In this proposal, both laboratory testing and thermal modelling will be carried out to refine and validate the dynamic thermal
rating (DTR) algorithm for low voltage (LV) distribution transformers in order to cope with future dynamic loading scenarios
caused by dispersed generations, electric vehicles, heat pumps and etc.
A specially commissioned 11kV/0.433kV three phase distribution transformer will be manufactured with multiple optical
fibre sensors embedded in the transformer winding during the manufacturing process. This transformer will be used as the
testing object in the laboratory. Thermal rating and life assessment of a transformer are dependent on the hotspot
temperature inside the transformer. While the hotspot location is usually assumed to be near to the top position of the
winding, due to the exposure to the maximum leakage field and the high surrounding oil temperature, previous experience
has shown that this is not necessarily the case and it could be located at lower conductor positions. Therefore multiple
sensors will be installed at the top region of each winding to capture the hotspot temperature. In addition, top oil and bottom
oil temperatures inside the transformer will be monitored. Extra condition monitoring measures used by the industry to
determine the health condition of transformers, e.g. on-line Dissolved Gas Analysis Monitor (already available in the
laboratory) will be applied during the tests to provide complementary information.
The temperature rise tests will be implemented in two stages. First, prolonged heat run tests will be conducted under
multiple levels of constant loadings, such as 70%, 100% and 120% of rated loadings. The thermal parameters required in
the IEC thermal model for calculating the hottest spot temperature, can be refined based on the heat run test results.
Second, a series of dynamic load profiles obtained from the load analysis and forecast algorithm will be applied in the heat
run tests to verify the thermal model and its parameters. The developed DTR algorithm of distribution transformers would
be able to cope with future predictable and un-predictable loading scenarios in LV networks.

Potential Impact:
Electricity distribution costs account for about 16% of customer's bills. This represents the cost of providing and managing
the infrastructure needed to supply electricity to the end user. Transformers are one of the most significant elements in the
distribution networks. Consequently accurate estimation of thermal behaviour and prediction of the operating life of
distribution transformers are essential to the calculation of the charge customers pay for the use of the network.
This work, which is conducted in association with EA Technology Ltd an employee owned SME based in the NW of
England, seeks to provide a clear understanding and a validated model of the asset management implications of uptake of
low carbon technology on distribution transformers.

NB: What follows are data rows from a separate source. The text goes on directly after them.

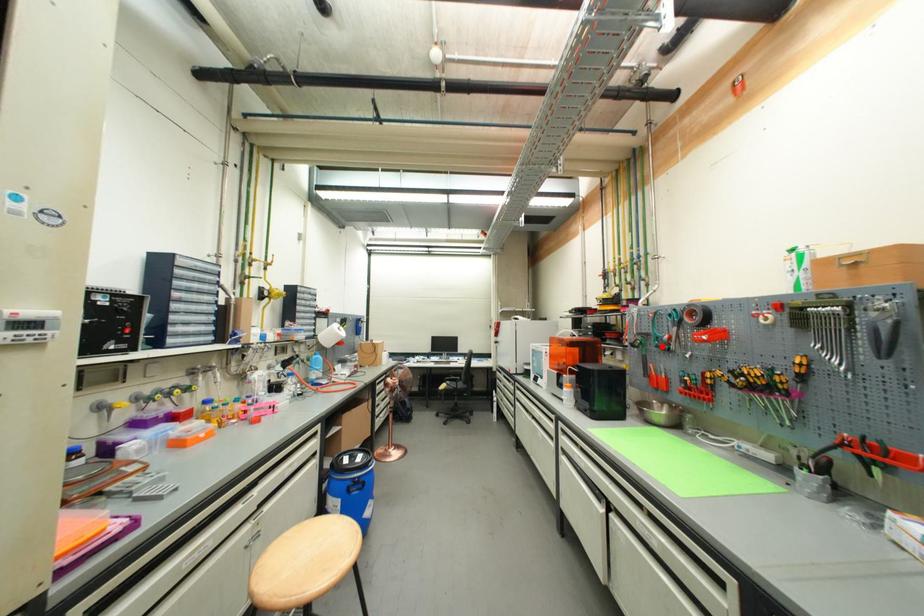
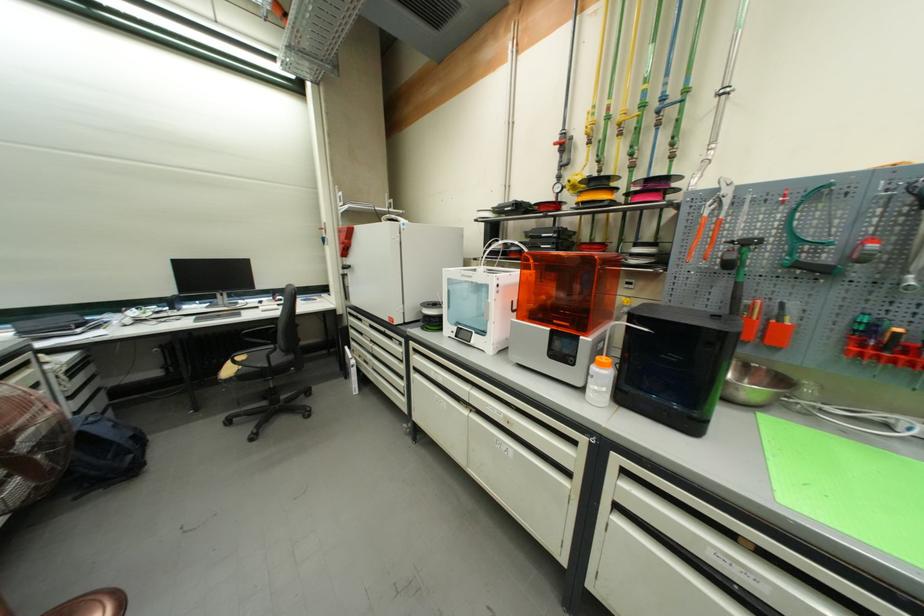
Where in the second image is the point corresponding to the highlighted location from the first image?

(803, 262)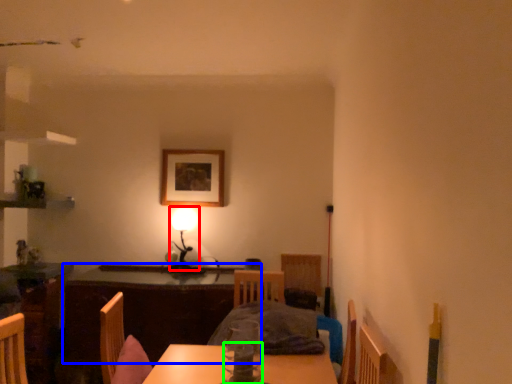
Question: Based on their relative distances, which object is nearer to table lamp (highlighted by a red box)? Choose from table (highlighted by a blue box) and tableware (highlighted by a green box).

Choices:
 (A) table
 (B) tableware

Answer: (A)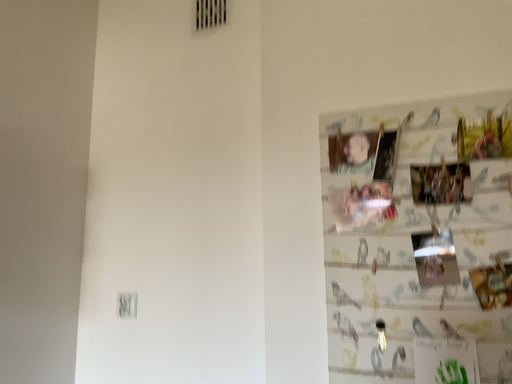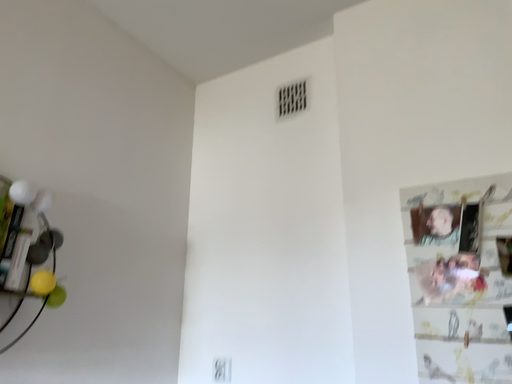
Question: How did the camera likely rotate when shooting the video?

Choices:
 (A) rotated downward
 (B) rotated upward

Answer: (B)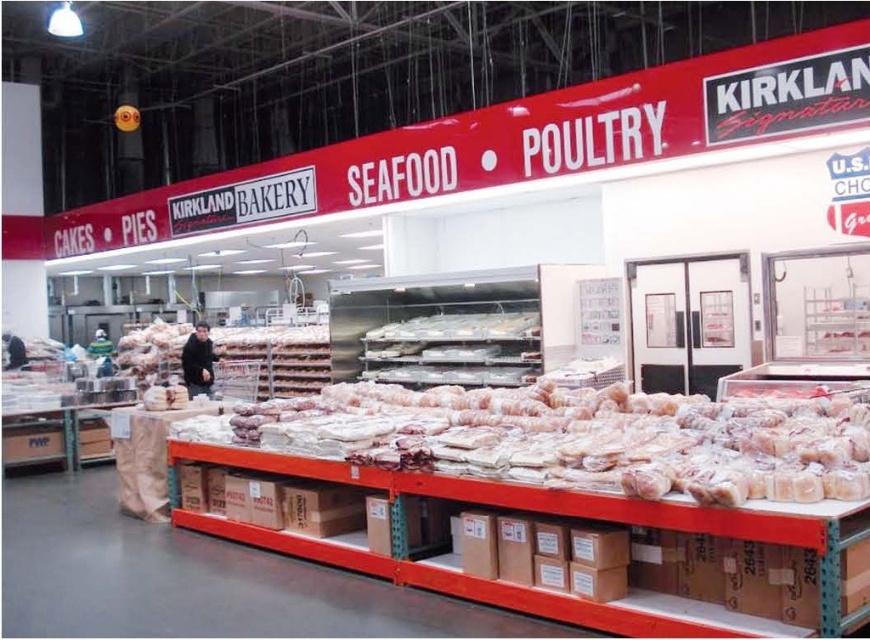
Question: Can you confirm if translucent plastic baguette at center is positioned below white plastic trays at center?

Choices:
 (A) yes
 (B) no

Answer: (A)

Question: Can you confirm if translucent plastic baguette at center is positioned above white plastic trays at center?

Choices:
 (A) yes
 (B) no

Answer: (B)

Question: Among these objects, which one is nearest to the camera?

Choices:
 (A) white plastic trays at center
 (B) translucent plastic baguette at center

Answer: (B)

Question: Can you confirm if translucent plastic baguette at center is positioned to the left of white plastic trays at center?

Choices:
 (A) yes
 (B) no

Answer: (B)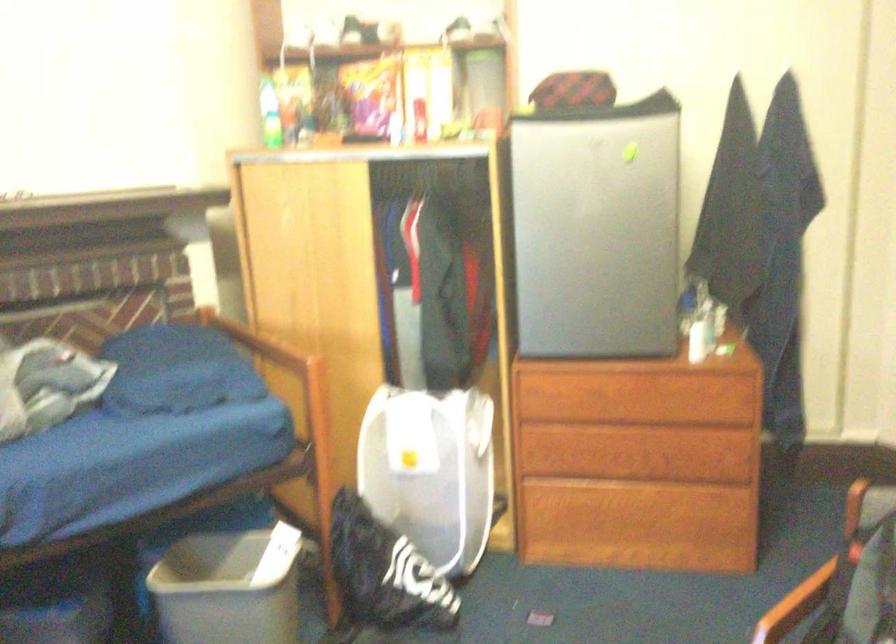
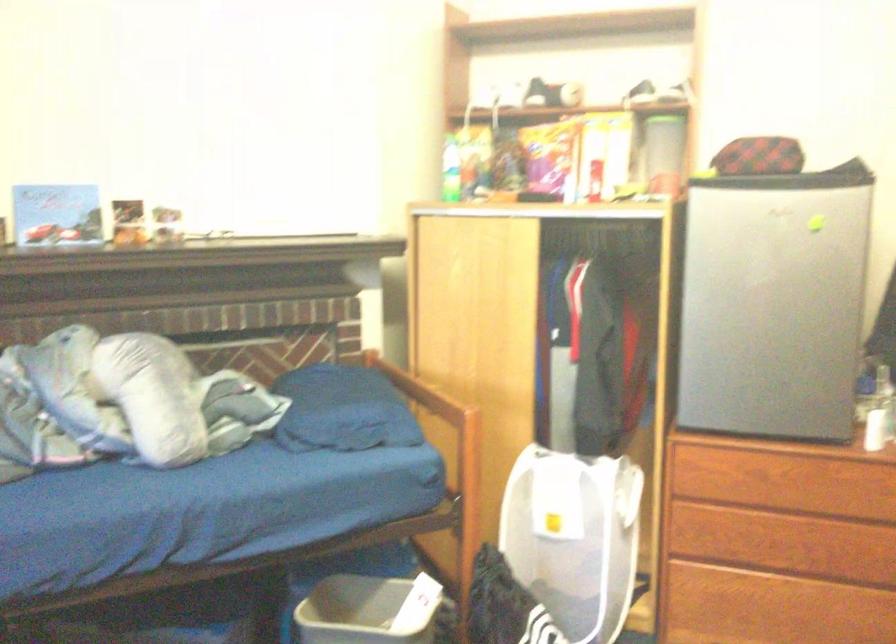
Where in the second image is the point corresponding to the point at 229,569 from the first image?

(368, 611)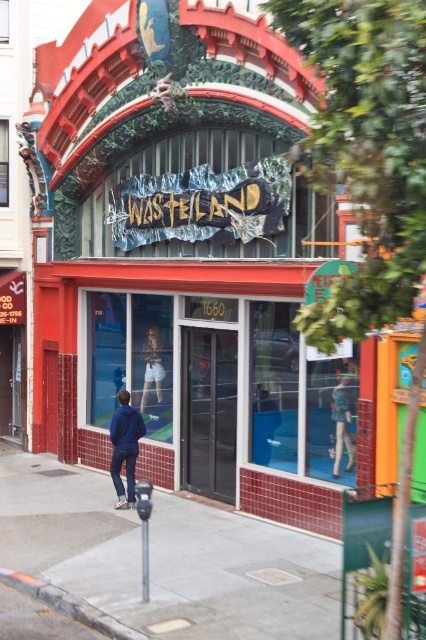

EA Technology Ltd plans to deploy this model as part of the asset management advice service they provide for their
customers and in particular the Distribution Network Operators who own and operate distribution transformers.
Additionally the research will be available to the Transformer Research Consortium and multiple industrial seminars at the
University of Manchester which brings together transformer manufacturers, users and their supply chain to share learning
and developments in the field. This will ensure that the learning from the project is able to be used in the design and
development of new transformers.
The PI on the project is also involved with a number of international standards bodies including: Council on Large Electric
Systems (CIGRE), the International Electrotechnical Commission (IEC) and Institute of Electrical and Electronics Engineers
(IEEE) all of whom have a role in the development and implementation of international standards and engineering practice
guidelines that the outcome of this research will feed into.